--- Testo mostrato ---
Lettera a una professoressa” è stato il libro che ha contribuito a far aprire gli occhi a tanti pedagogisti, insegnanti, studenti sul mondo della scuola italiana dell’epoca - si era nel 1967-. Questo fu possibile a partire dalla particolarità della denunzia: fu una novità quel firmarsi corale, don Milani e i suoi alunni, come Scuola di Barbiana; un’altra novità fu l’evidenziare uno scambio continuo di prospettive e di funzioni tra educatore ed educato; un’altra novità ancora, quel mirare a un benessere reciproco tra insegnante e alunno in una relazione educativa condivisa e “per la vita”.

L’anno dopo -e tra qualche mese saremo sottoposti al suo cinquantennale commemorativo- sarebbe esplosa l’università italiana, trascinando con sé anche la scuola secondaria sui tanti obbiettivi scomodi della “Lettera”. Quel passato “non passa” ancora (come si vorrebbe oggi da tante parti della politica e della cultura del nostro paese): risentiamolo infatti attraverso una recensione alla “Lettera” realizzata come “compito delle vacanze” da parte di un giovanissimo studente del Liceo Psicopedagogico “Regina Margherita”, Torino.
E, detto come inciso, è anche una delle cose più interessanti che ci è capitato di leggere in questi mesi di rilettura del magistero di Lorenzo Milani. 
(R. A.)

Analisi e commento di Scuola di Barbiana, Lettera a una professoressa, Editrice Fiorentina, 1967

Premessa: Essendo il libro diviso in capitoli e paragrafi, ho deciso di sfruttare alcuni di questi per scrivere la recensione e il commento di questo libro; ciò mi ha permesso anche di individuare dei temi a mio giudizio importanti.

1. “I tavoli”  (pag 12)

Questo paragrafo termina con la frase “decisi fin dal primo giorno che avrei insegnato anche io”. Secondo me questa frase è importante perché ricalca fin da subito l’aspirazione che i ragazzi di Barbiana avevano per quanto riguarda il fatto di imparare per poi insegnare, ma soprattutto la comprensione da parte loro del concetto di “imparare insegnando”. Perciò non si insegna solo la materia singola, o i concetti; si insegna (e si impara) ad ascoltare in primis, per poi tenere una discussione formativa riguardo a  qualcosa: per esempio, imparare la geografia voleva dire guardare insieme l’atlante e comprenderlo reciprocamente.

“…insegnando ho imparato che il problema degli altri è uguale al mio, sortirne tutti assieme è politica, sortirne da soli è avarizia”.
Questa frase è tagliente, fa capire che per un ragazzo insegnare è fondamentale per imparare a condividere, ad aiutare gli altri, anche quando vorresti concentrarti su te stesso. È fondamentale entrare in relazione.
---
* _Consegna scritta a_:
Ricopia fedelmente le righe del dataset dalla prima fino a quella che contiene "state / province: Ohio", entrambe incluse, escludendo le immagini.
--- Righe di dati ---
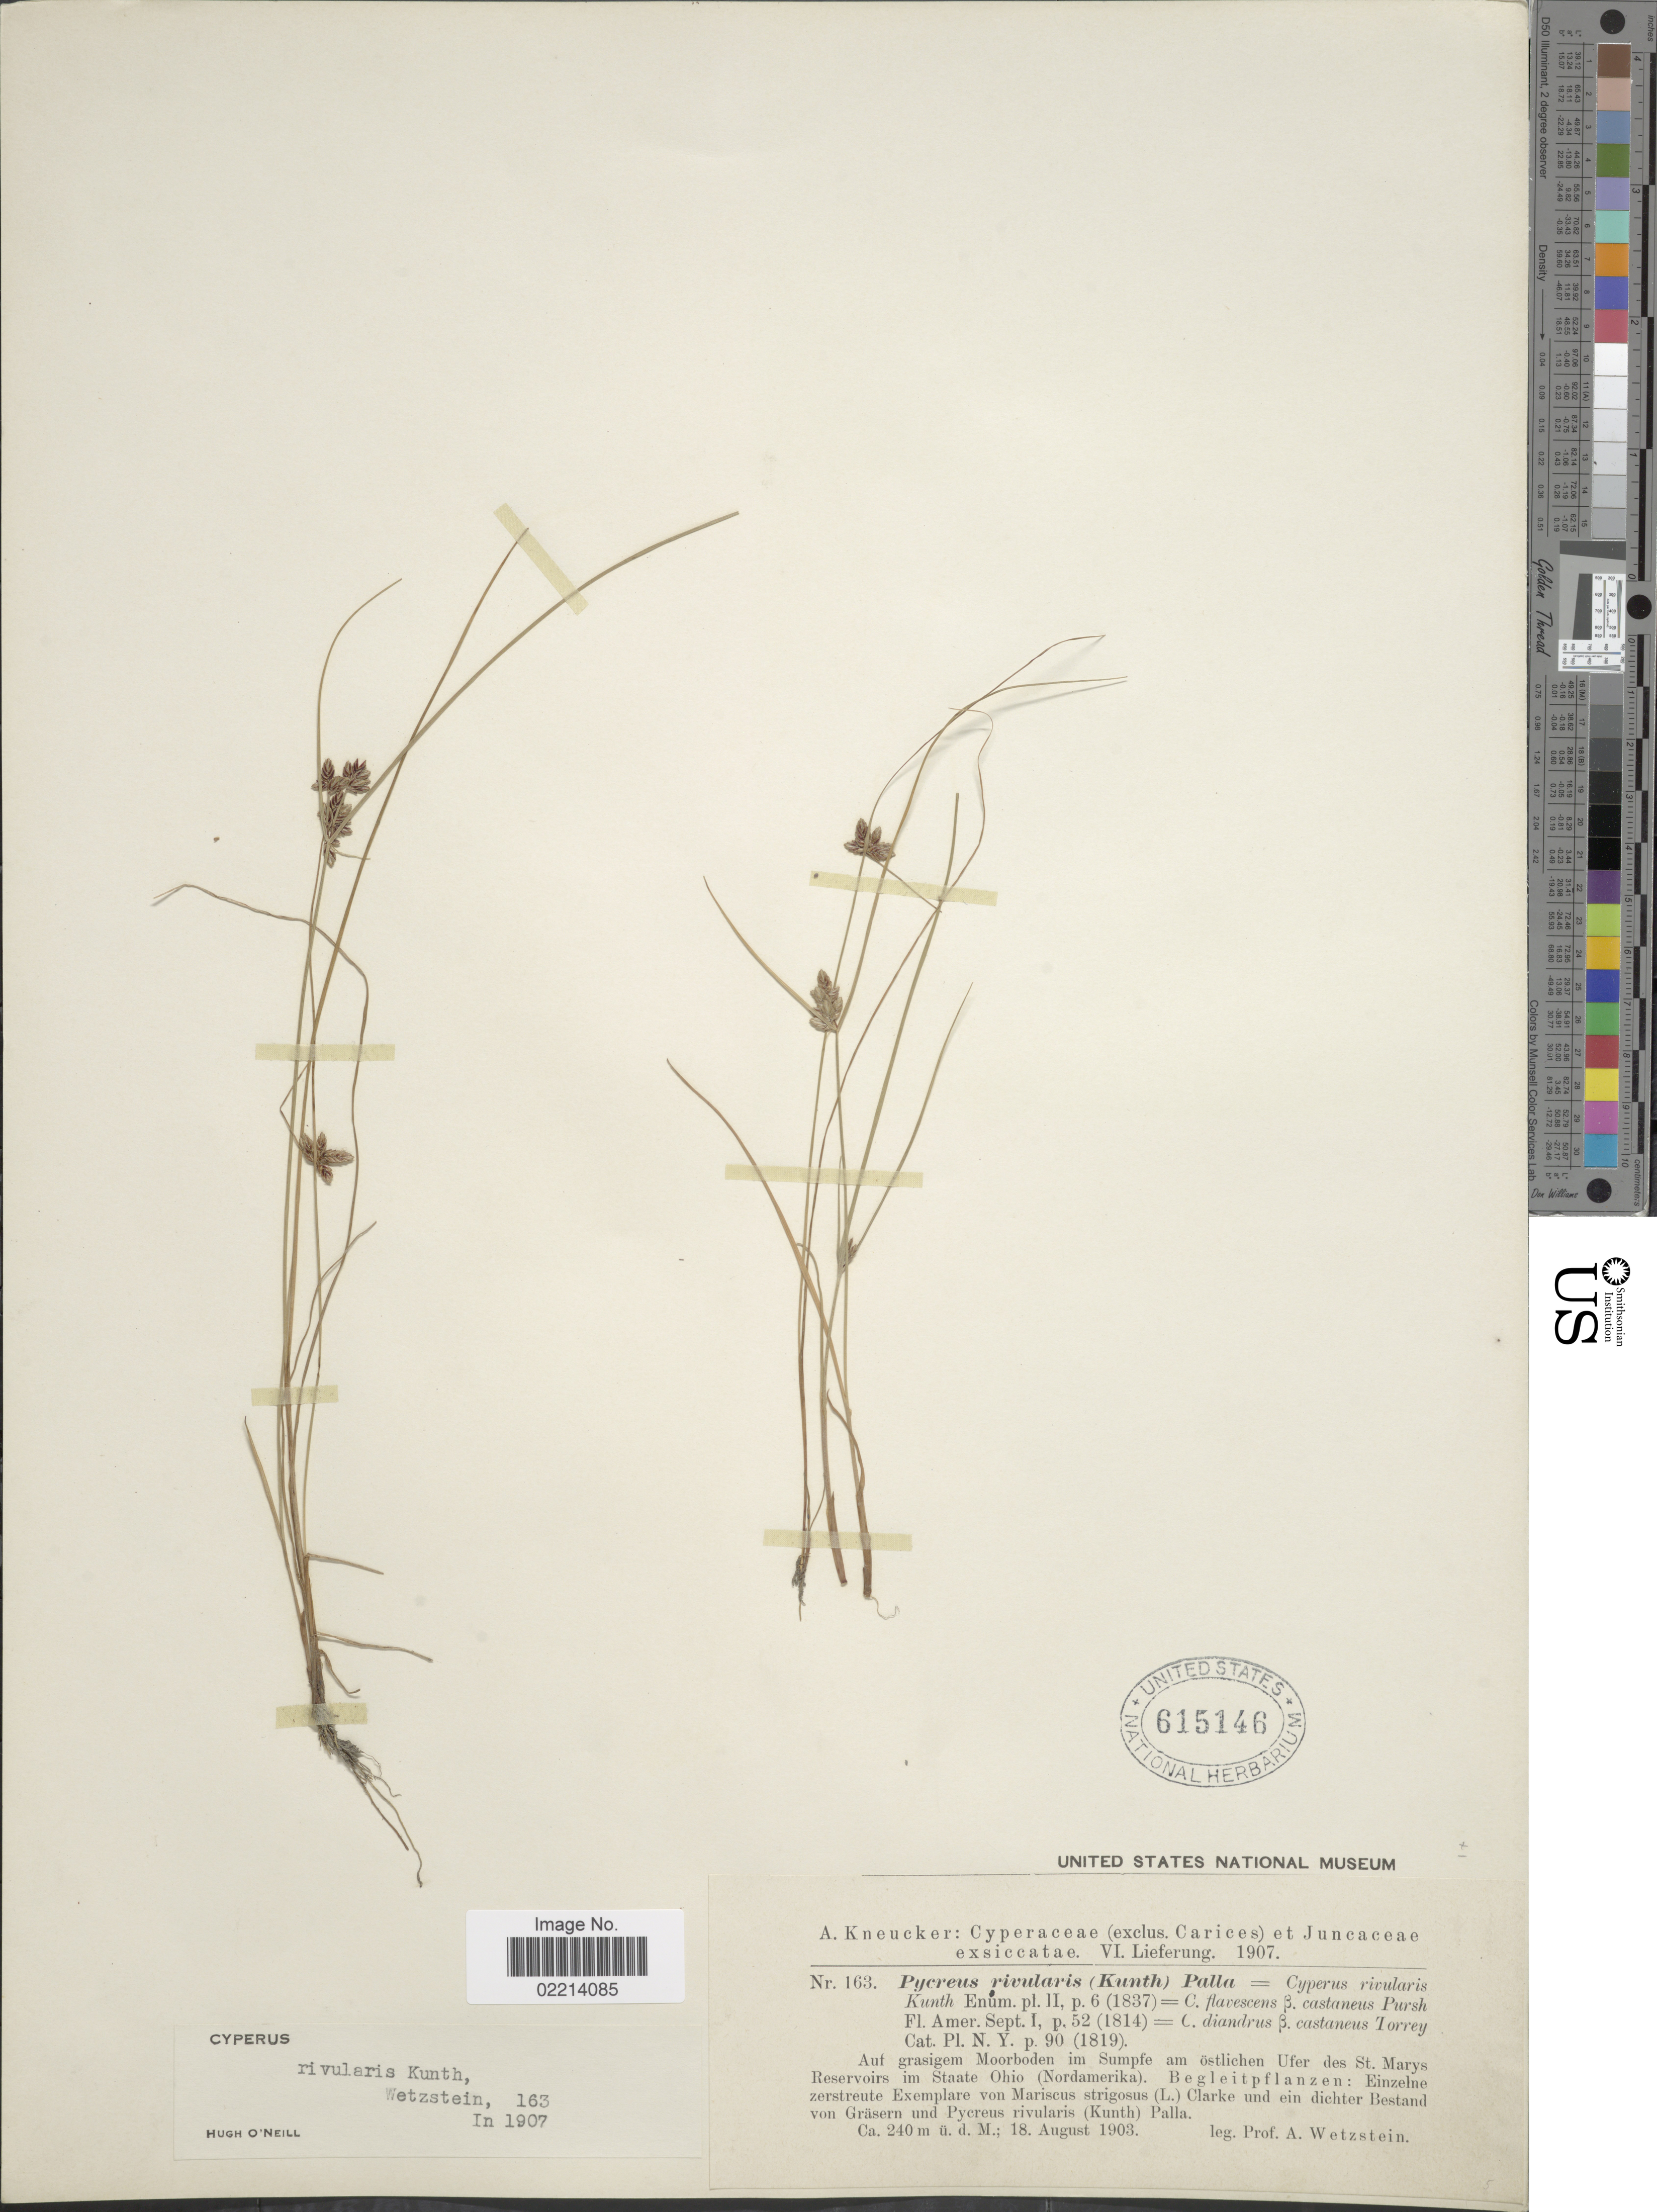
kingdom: Plantae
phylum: Tracheophyta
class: Liliopsida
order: Poales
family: Cyperaceae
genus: Cyperus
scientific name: Cyperus bipartitus Torr.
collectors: A. Wetzstein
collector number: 163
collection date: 1903-08-18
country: United States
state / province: Ohio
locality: Auf grasigem Moorboden im Sumpfe am östlichen Ufer des St. Marys Reservoirs im Staate Ohio (Nordamerika).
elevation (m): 240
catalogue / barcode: US 615146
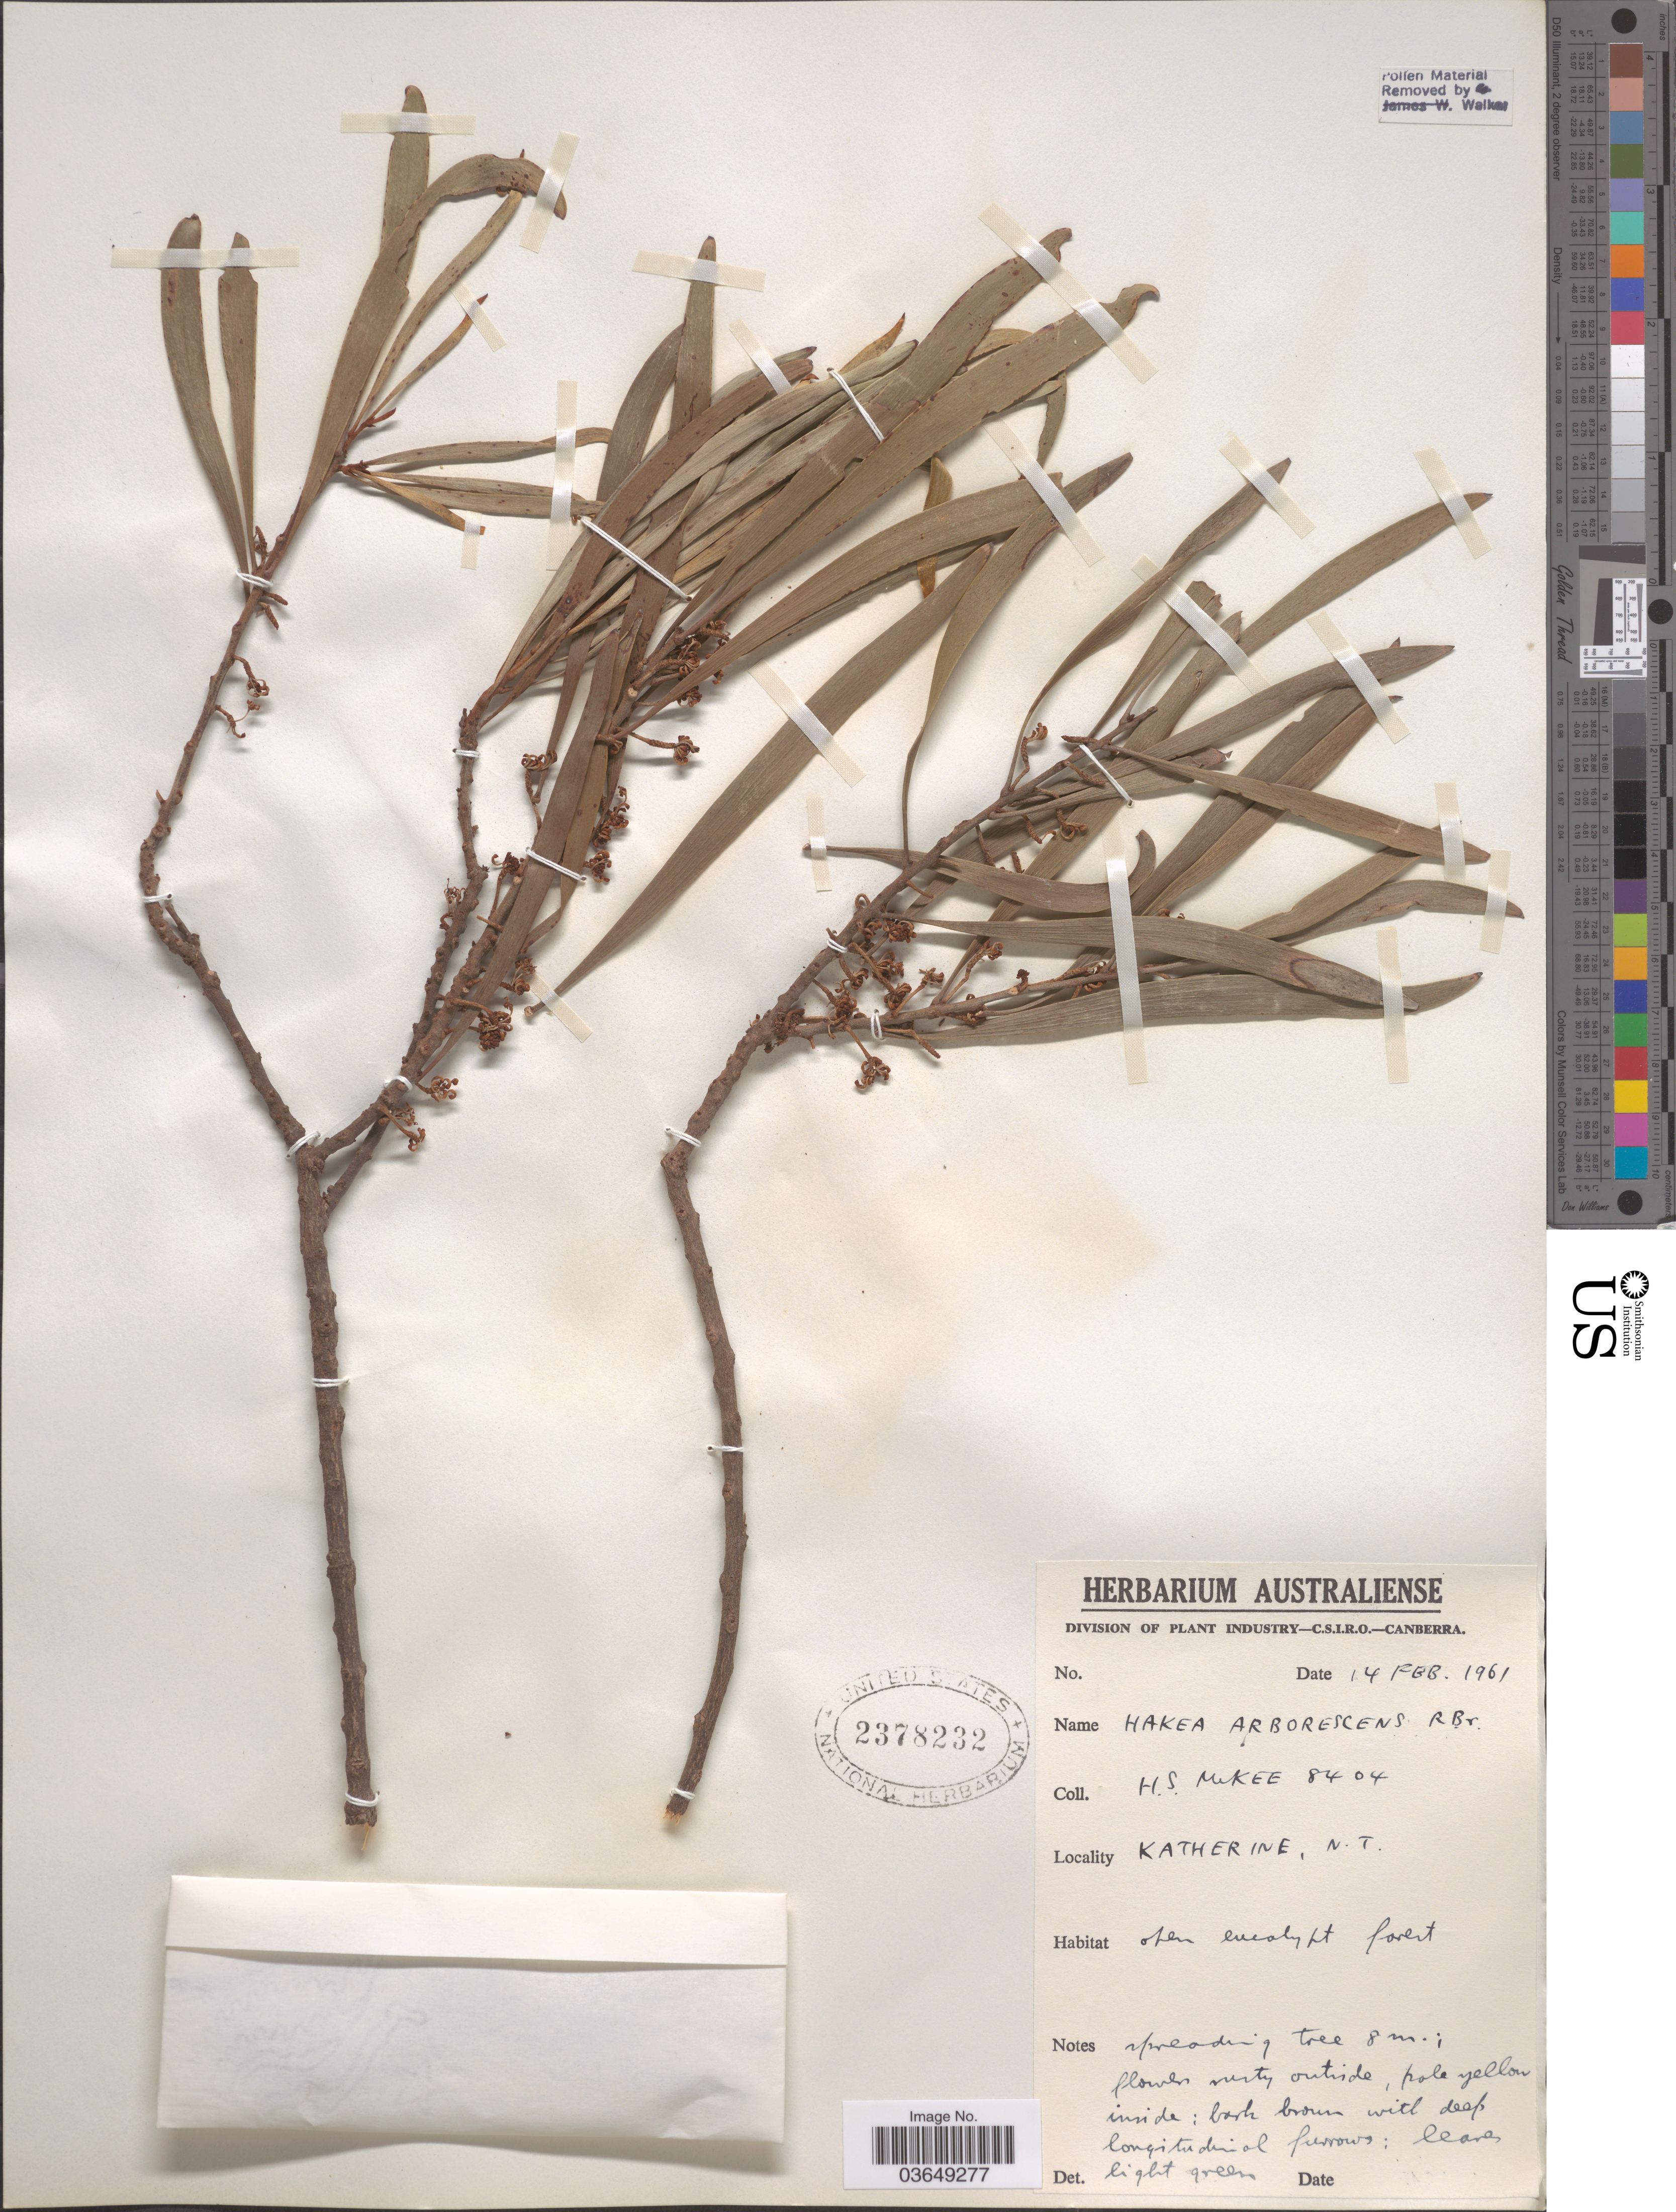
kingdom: Plantae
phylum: Tracheophyta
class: Magnoliopsida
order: Proteales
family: Proteaceae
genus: Hakea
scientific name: Hakea arborescens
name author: R. Br.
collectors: H. S. McKee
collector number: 8404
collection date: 1961-02-14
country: Australia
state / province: Northern Territory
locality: Katherine.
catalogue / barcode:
---
* _Consegna scritta b_:
Nel testo mostrato, con quale nome collettivo firmarono la "Lettera" don Milani e i suoi alunni?

* _Risposta completa a_:
kingdom: Plantae
phylum: Tracheophyta
class: Liliopsida
order: Poales
family: Cyperaceae
genus: Cyperus
scientific name: Cyperus bipartitus Torr.
collectors: A. Wetzstein
collector number: 163
collection date: 1903-08-18
country: United States
state / province: Ohio

* _Risposta completa b_:
Scuola di Barbiana.